FRANK APPROACH: After Nearly Three Years, UW-Stout Chancellor Gets Official Welcome
special event, delayed by pandemic, held to honor Katherine Frank
Jerry Poling / UW-Stout Communications |
Almost three years after she became chancellor, Katherine Frank was officially welcomed as the eighth and first female leader in the 131-year history of UW-Stout on Oct. 14 with a special celebration.
In her address at the Great Hall of the Memorial Student Center, Frank highlighted the university’s goal of continuous improvement, and the important roles women have played throughout university history and how they continue to do so with the announcement of three major donations.
The investiture was delayed because of the pandemic, and the unexpected challenges heaped upon — and met by — Frank and the university were duly noted by many of the speakers. “Katherine has been a calm and steady leader. It seems she was made for this moment,” said Jay Rothman, UW System president.
Yet, the speakers also looked beyond the immediate demands Frank faced to the core of what makes UW-Stout Wisconsin’s Polytechnic University, as did Frank. “Today these speakers celebrated what we do really well at Stout. We are committed to quality and continuous improvement,” she said.
Since its founding in 1891 as a hands-on training school, UW-Stout has combined a comprehensive liberal arts education with applied learning, a career focus, and collaboration with business and industry. Those enduring tenets and a new FOCUS2030 strategic plan forged during the pandemic have guided Frank and the university community.
“To do at Stout is in our DNA, from our earliest beginnings, and it resonates loudly today throughout our campus in our programs and through the success of our graduates,” she said.
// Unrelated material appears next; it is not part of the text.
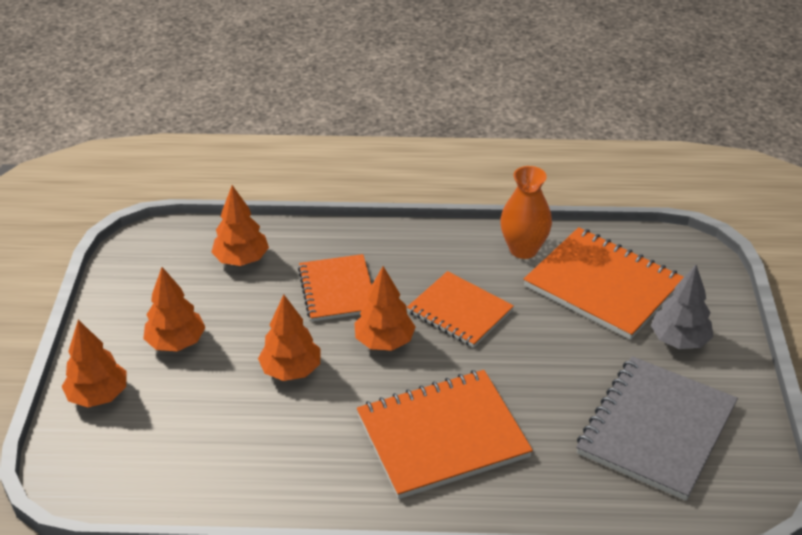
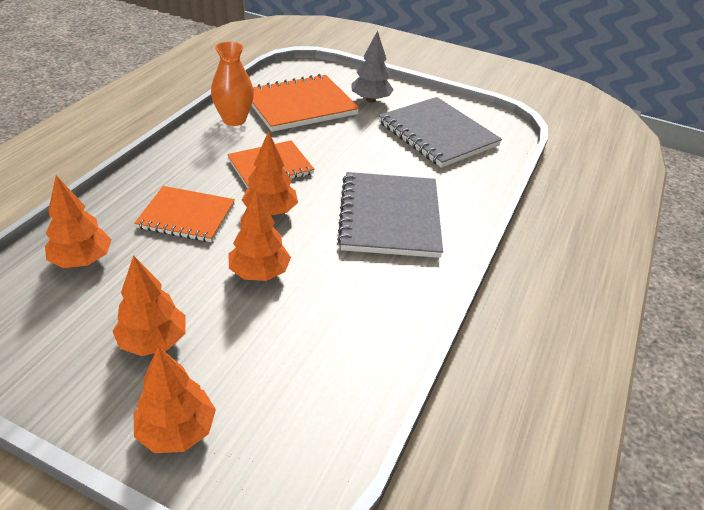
camera: 70 degrees left, 0 degrees up
orange notebook [357,370,533,499] -> grey notebook [337,172,443,258]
“Our success not only depends on the commitment and hard work of our university community, but also on the commitment of our surrounding community and our many partners who are so essential to the complete Stout learning experience.”
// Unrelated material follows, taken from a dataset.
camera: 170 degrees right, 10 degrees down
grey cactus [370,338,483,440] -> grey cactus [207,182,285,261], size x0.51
To do at Stout is in our DNA, from our earliest beginnings, and it resonates loudly today throughout our campus in our programs and through the success of our graduates.
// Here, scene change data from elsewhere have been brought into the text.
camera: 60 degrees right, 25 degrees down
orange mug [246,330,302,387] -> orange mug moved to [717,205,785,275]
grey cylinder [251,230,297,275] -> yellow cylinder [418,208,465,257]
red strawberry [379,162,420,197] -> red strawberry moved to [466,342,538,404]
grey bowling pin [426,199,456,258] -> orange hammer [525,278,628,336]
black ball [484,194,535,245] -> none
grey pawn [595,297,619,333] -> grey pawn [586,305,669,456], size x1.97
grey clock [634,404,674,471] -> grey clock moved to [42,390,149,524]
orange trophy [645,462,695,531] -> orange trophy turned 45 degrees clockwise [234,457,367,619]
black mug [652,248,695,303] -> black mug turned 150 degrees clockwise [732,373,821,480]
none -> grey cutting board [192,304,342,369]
Accomplishments led by Frank during her challenging first years include a new Enrollment and Strategic Initiatives (ESI) unit and a new Equity, Diversity and Inclusion (EDI) office to address the shifting landscape in higher education — along with the new strategic plan.
The ESI and EDI initiatives “are tied directly to our new strategic plan and to date have involved an institutional restructuring, hiring of executive level leadership, and dedication of the resources necessary for the university to invest in the work that is essential to support change and progress,” she said.
During her address, Frank announced more university progress. She told the stories of donors making three new gifts in the last month totaling $3.1 million. The gifts, Frank noted in keeping with a theme of female leadership from her address, are from a female alum, in honor of a female alum, and from the wife of an alum.
“It is not lost on me that this year we celebrate 50 years since the enactment of Title IX, and I stand before you as the first female chancellor of UW-Stout about to recognize the role that women have played in the past, present, and future of Stout,” she said.
“More often than not, the history of our institution is masculinized; while, in fact, our foundational programs included early childhood education, domestic science (home economics), and manual training,” Frank added. “Women’s education is part of the foundation of this institution, and women leaders have helped to build our present and future.”
Frank also unveiled a new university mark that will be phased into branding efforts starting in 2023.
Rothman is impressed with the institutional progress at UW-Stout since 2020 despite the pandemic challenges. “It is extraordinary, actually, what she has accomplished. Katherine, it may have seemed like a trial by fire when you first arrived, but the promise and purpose of UW-Stout are burning brightly for all to see,” Rothman said.
With a Ph.D. in English and having started her higher education career as an English professor, Frank addressed how her background is a good fit at a polytechnic university.
“I bring a different perspective, a different lens through which we can examine these shared educational values and pedagogical preferences and work together towards continuous improvement,” she said.
“I have learned much during the past three years at Stout. I have been reminded that you can do anything you want to do with an English major and that being the first female leader of this institution does matter for many reasons, and especially in honor of those women whose stories have helped to shape Stout as well as for the future of this institution, our ongoing commitment to inclusivity, and for all of the graduates who will continue to add to the larger Stout story.”
Frank acknowledged family, her husband, Joe Dvorsky, and parents, Kris and Randy Frank, all of whom were in attendance. The value of education was instilled throughout her childhood. “From the first public library card to college, education was non-negotiable and along with it the responsibility to apply it wisely,” she said.
Her job has been made easier, she said, because of a dedicated and Stout Proud community of students, faculty, staff, alumni and external partners. “You make the magic happen. Thank you for your belief in and love of Stout.”
The UW-Stout bells rang across campus with a special celebration peal at 1:08 p.m. Friday to mark the official welcome of the eighth leader in UW-Stout’s history.
The investiture, including campus events held throughout the week, was funded through the generous support of the Stout University Foundation. No taxpayer or tuition funds were used for the celebration.